The link between self-worth and material possessions can lead us to regard the accumulation of wealth as a goal in itself. We work harder and harder to stockpile more money and more possessions, and we often throw our lives out of balance to do so, jeopardizing other important areas like our health and our relationships.
To properly manage money throughout our lifetimes we need to recognize it for what it is. Money is a tool. Money is something that human society created, long before recorded history, to facilitate exchange. Money simplifies our lives. It allows us to sit in one part of the world and purchase the latest widget without having to deliver two goats and a camel to another part of the world. Money has value because of the opportunities it gives us to make our lives more secure, more meaningful, or more enjoyable.
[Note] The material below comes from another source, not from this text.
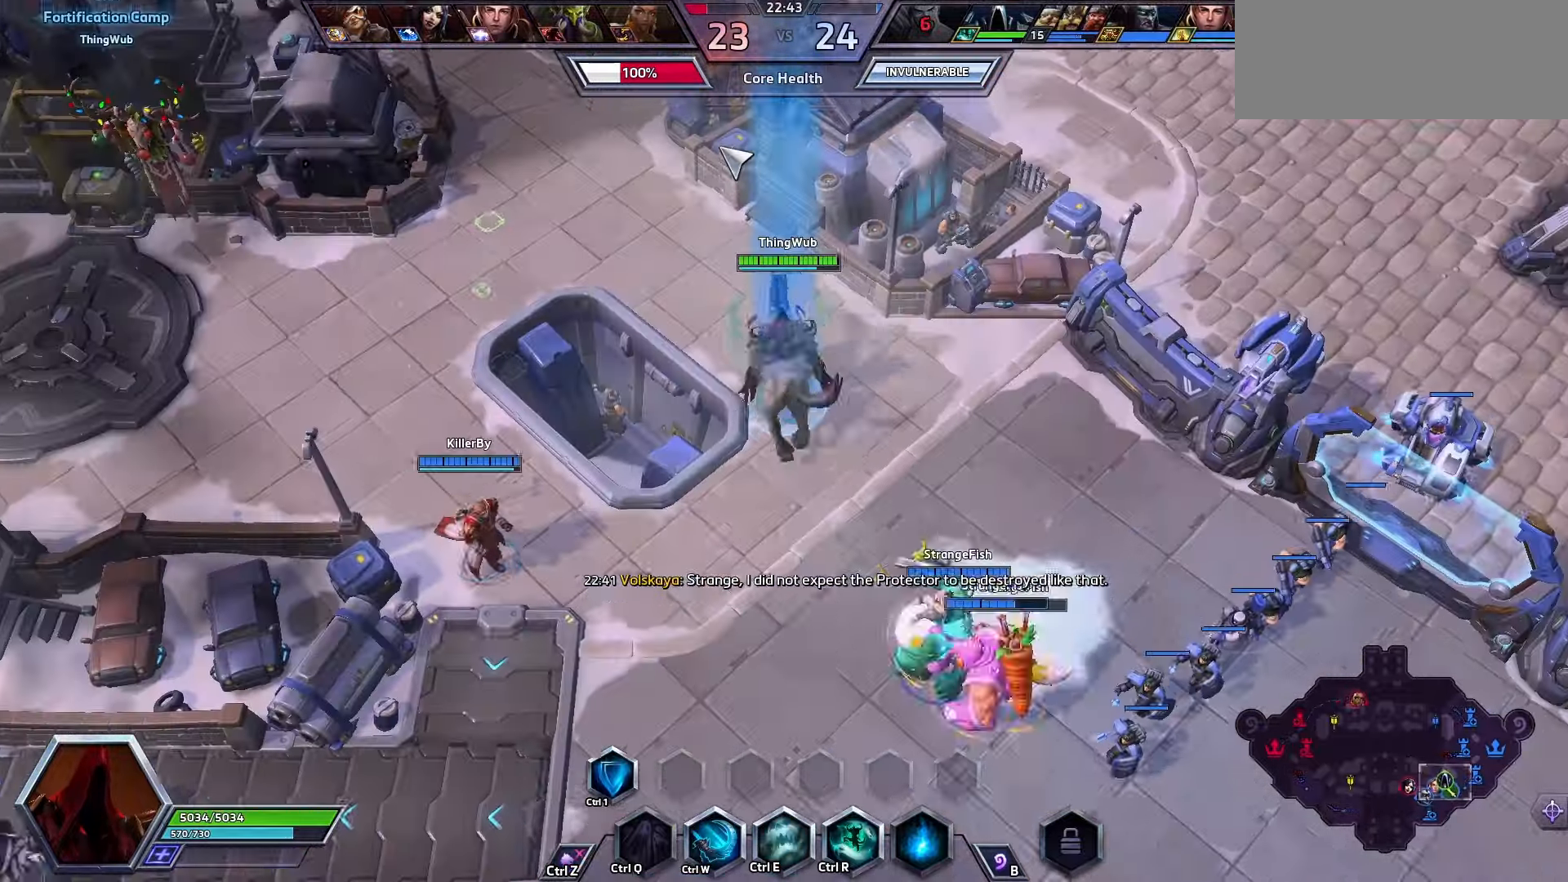
{"keys": [], "events": [[433, "space", "up"]]}
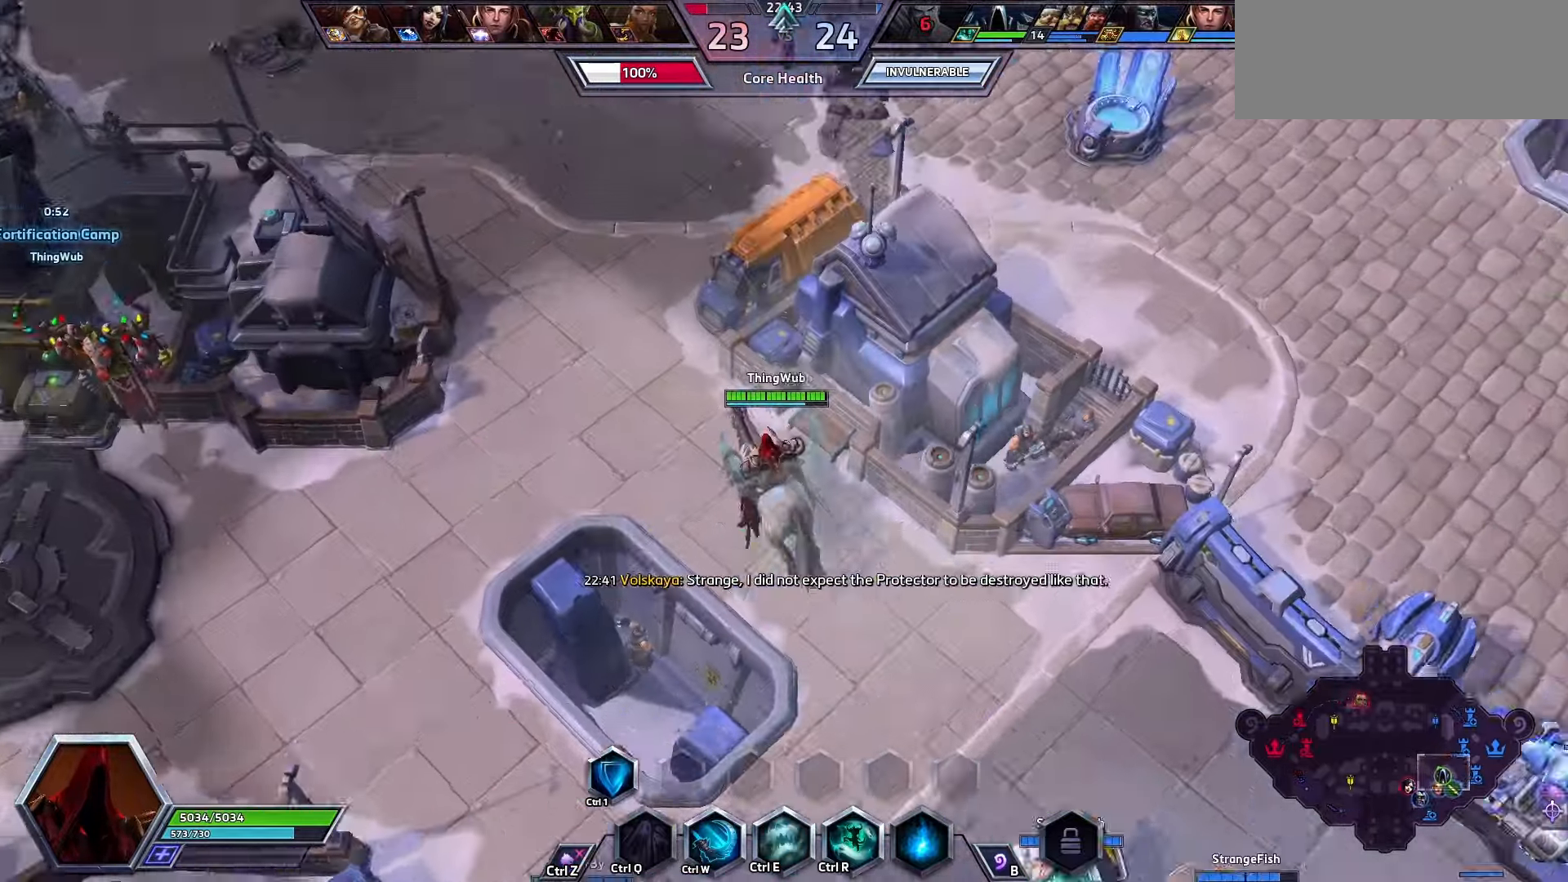
{"keys": [], "events": []}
As for the money-making life, it is something quite contrary to nature; and wealth evidently is not the good of which we are in search, for it is merely useful as a means to something else.Aristotle, Nichomachean Ethics
Of course, we need to dedicate some portion of our lives, and make some sacrifices, to provide security for ourselves and our loved ones. The classic model was depicted by the psychologist Abraham Maslow in his hierarchy of needs:
While we certainly need to focus on accumulating money to provide for the survival and security needs in the lower levels of our personal hierarchy, it doesn’t take much more in the way of financial resources to achieve our goals in the upper levels. In fact, everything we do to stockpile more money after we have set and achieved our goals for survival, safety and security is just for sport. Unless, of course, our goal is to dedicate our lives to earning as much money as possible so others can spend it after we’re gone.
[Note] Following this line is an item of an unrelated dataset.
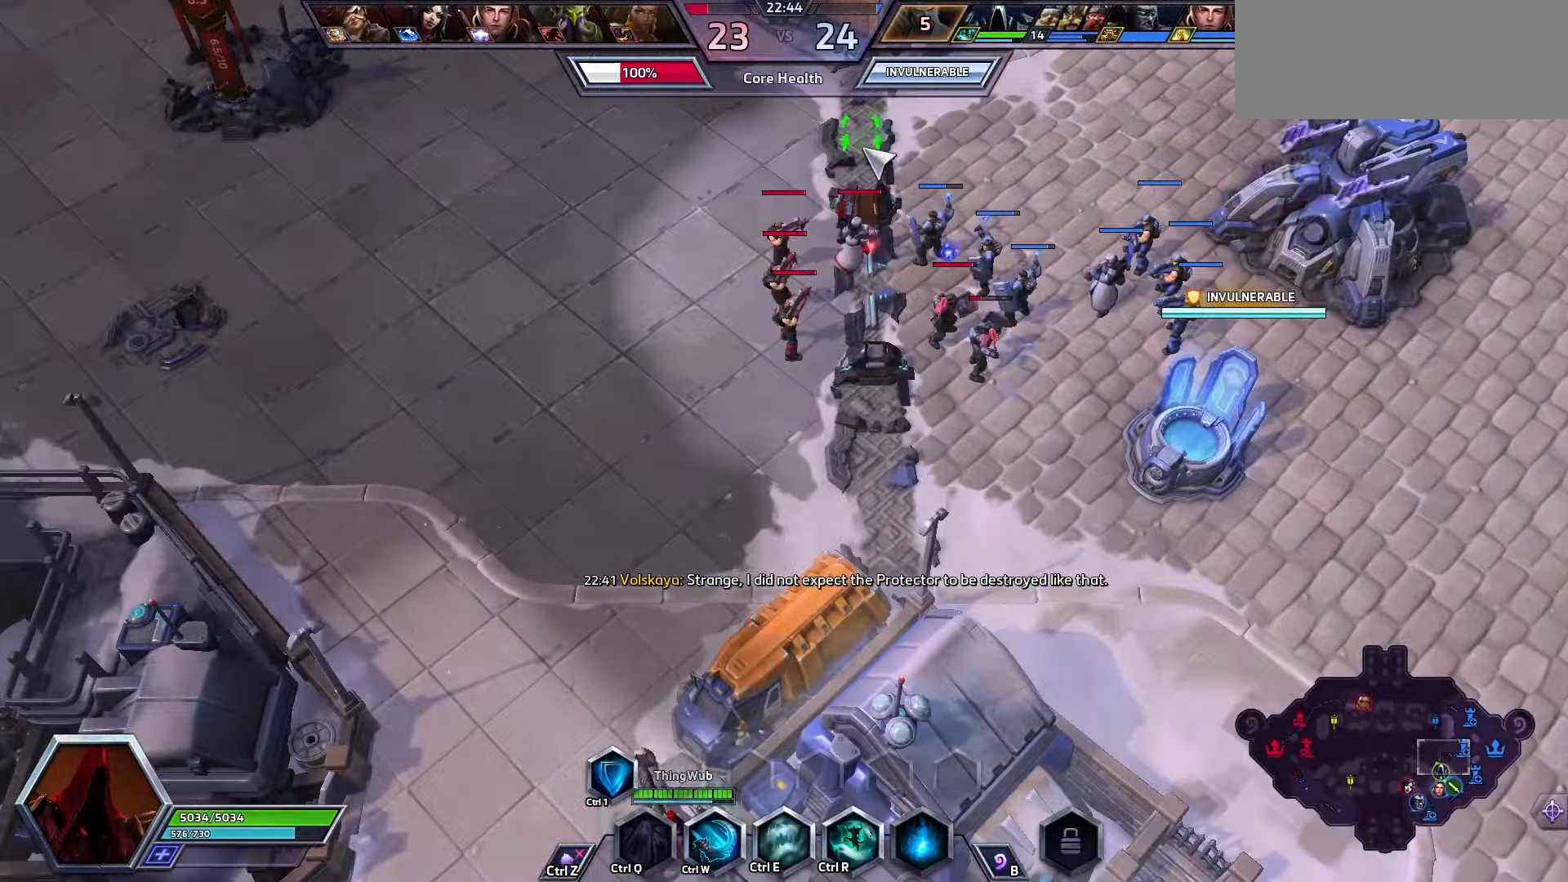
{"keys": [], "events": []}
Once upon a time, money actually had intrinsic worth as it was comprised of precious metal or other natural objects with objectively determined values. As society evolved and currency developed, paper money itself was backed by something of value. Until 1976, paper money in the United States was backed by gold. Nowadays, money is valuable only to the extent that others will accept it as a medium of exchange.
Not only is money no longer backed by something of value, it is becoming increasingly less tangible. We go to work every day and in return our employer or our customers deposit money into our bank accounts. The utility company emails us an electronic bill and then automatically deducts its payment directly from that bank account. We need only click a box on a computer screen when we purchase something and money is removed from that same bank account in return for the item. The rise of crypto-currencies separates money and value even more.
The digitization of money and the decline of the use of currency makes money seem less real, which has both bad and good effects. In the days when hard cash was used for nearly all exchanges, when we had to touch it and count it, we seemed to have more control. We could see our money coming in and going out. If we spent too much we could feel it dwindling in our pockets. The act of physically writing a check reminds us much more of what we’re doing than pulling a card from our wallet or clicking that box on the computer screen.
On the other hand, the more that money becomes detached from intrinsic value, the more it reminds us that all we have are promises from others to give us things in return for our money. The digits coming in and going out of our bank accounts have no inherent value other than the willingness of others to accept them in exchange for what we want. And it is certainly true that the more we sacrifice and give up to make more money, the more we are trading real things for promises.
Whether it exists as something tangible or something electronic, the nature of money remains the same. It is a medium of exchange. It is a tool. And a tool is worthless in and of itself. It only has value if we use it. If we use it well, we will accomplish our goals. If we misuse it, we can cause a lot of damage that will require a lot of time and effort to fix.